I don’t know if it’s the heat or what but I just am out of it. I think life in general is just stressful and it takes a toll. I’m not going to bed when I should because of the Olympics, yes it’s a valid excuse! And I’m dragging in the morning. AND I really sucked at the BOOM BOX today.

Skill/Strength: Split Jerk
We worked on form and technique today with only pvc and the bar. Working on these things are never a bad thing. It really helps to go through the motions and really get the little things worked out. The tiniest movements are crucial to having a successful lift. Now I just need OLY shoes because Lift Big, Eat Big told me so (HINT, HINT, WINK, WINK)!

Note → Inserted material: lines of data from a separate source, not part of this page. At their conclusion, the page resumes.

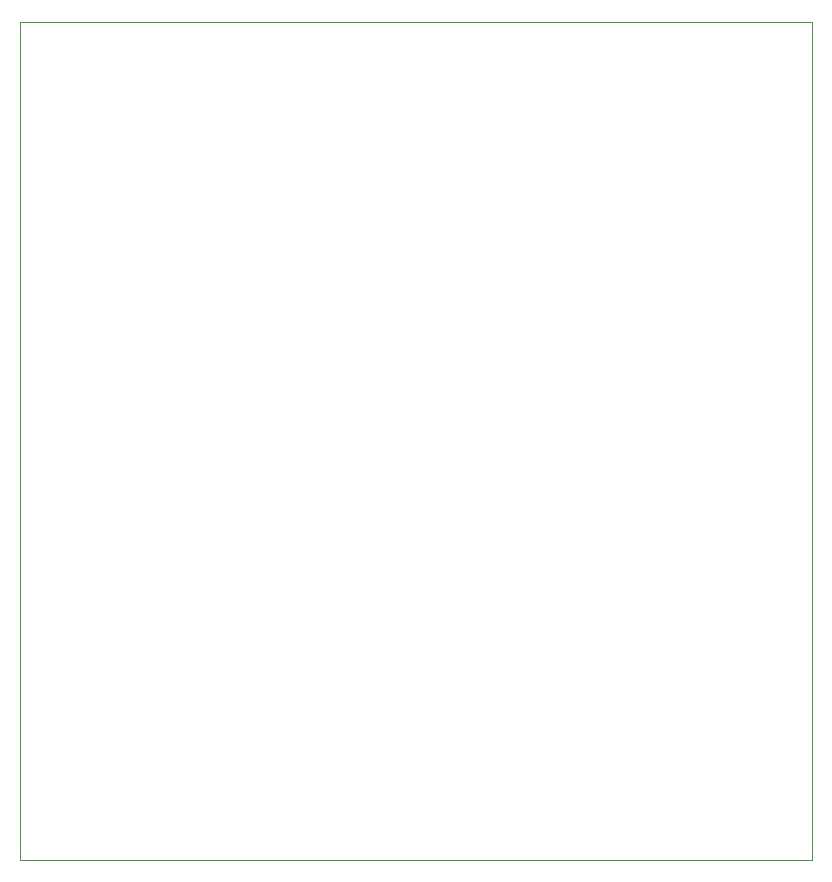
<source format=gbr>
G04 #@! TF.GenerationSoftware,KiCad,Pcbnew,(5.1.4)-1*
G04 #@! TF.CreationDate,2020-03-09T21:22:14-05:00*
G04 #@! TF.ProjectId,BigBrother,42696742-726f-4746-9865-722e6b696361,rev?*
G04 #@! TF.SameCoordinates,Original*
G04 #@! TF.FileFunction,Profile,NP*
%FSLAX46Y46*%
G04 Gerber Fmt 4.6, Leading zero omitted, Abs format (unit mm)*
G04 Created by KiCad (PCBNEW (5.1.4)-1) date 2020-03-09 21:22:14*
%MOMM*%
%LPD*%
G04 APERTURE LIST*
%ADD10C,0.100000*%
G04 APERTURE END LIST*
D10*
X112000000Y-126000000D02*
X112000000Y-55000000D01*
X179000000Y-126000000D02*
X112000000Y-126000000D01*
X179000000Y-55000000D02*
X179000000Y-126000000D01*
X112000000Y-55000000D02*
X179000000Y-55000000D01*
M02*

</source>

MetCon: 10 rounds of 12 lunges, 6 burpees
1. My legs are smoked from sprints and Death by Front Squats
2. I’m tired
3. The burpees were not the normal, fall to ground, get up, jump up and clap hands over head. Instead it was fall to ground, get up and jump up on bumper plate. I didn’t think this was any big deal but for some reason I let it get to me mentally.
4. I sucked
5. Time 9:59, Thank goodness I made it under 10 minutes.

That’s it in a nutshell. I hate being Debbie Downer but it’s how I feel today. I can fake it till I make it and I think I am doing JUST that by getting my butt up at 4:30 am! I just need to feel less blah. I’m thinking it’s just a phase, because I recall a few months ago I was sounding pretty much the same. Then I started feeling super awesome and now I’m back to not feeling as super. SIGH! I’m hoping you faithful readers stick with me and don’t get burned out on my crybaby self.

Keep your heads up (yes that’s for me) and keep on keepin’ on. BE AWESOME!

(NOTE: I’ve made a similar statement before but I figure I need to make it every now and then so you all don’t think I’m a more of a loonball than I already am. Yes these are petty things I whine about compared to what goes on in the whole universe and I know I’m fortunate that I have good health and a great family, job, etc. I am not ungrateful for the things I am blessed with. In turn I know we all have these feelings when living under our own rocks. I just express them openly. Please know this is an outlet and inside peek to my life. Hopefully relatable to some as well. Heheh maybe more than a peek sometimes. And you don’t really want to know what goes on in my world. Maybe some of you do, but I’m not here to share all my stories!)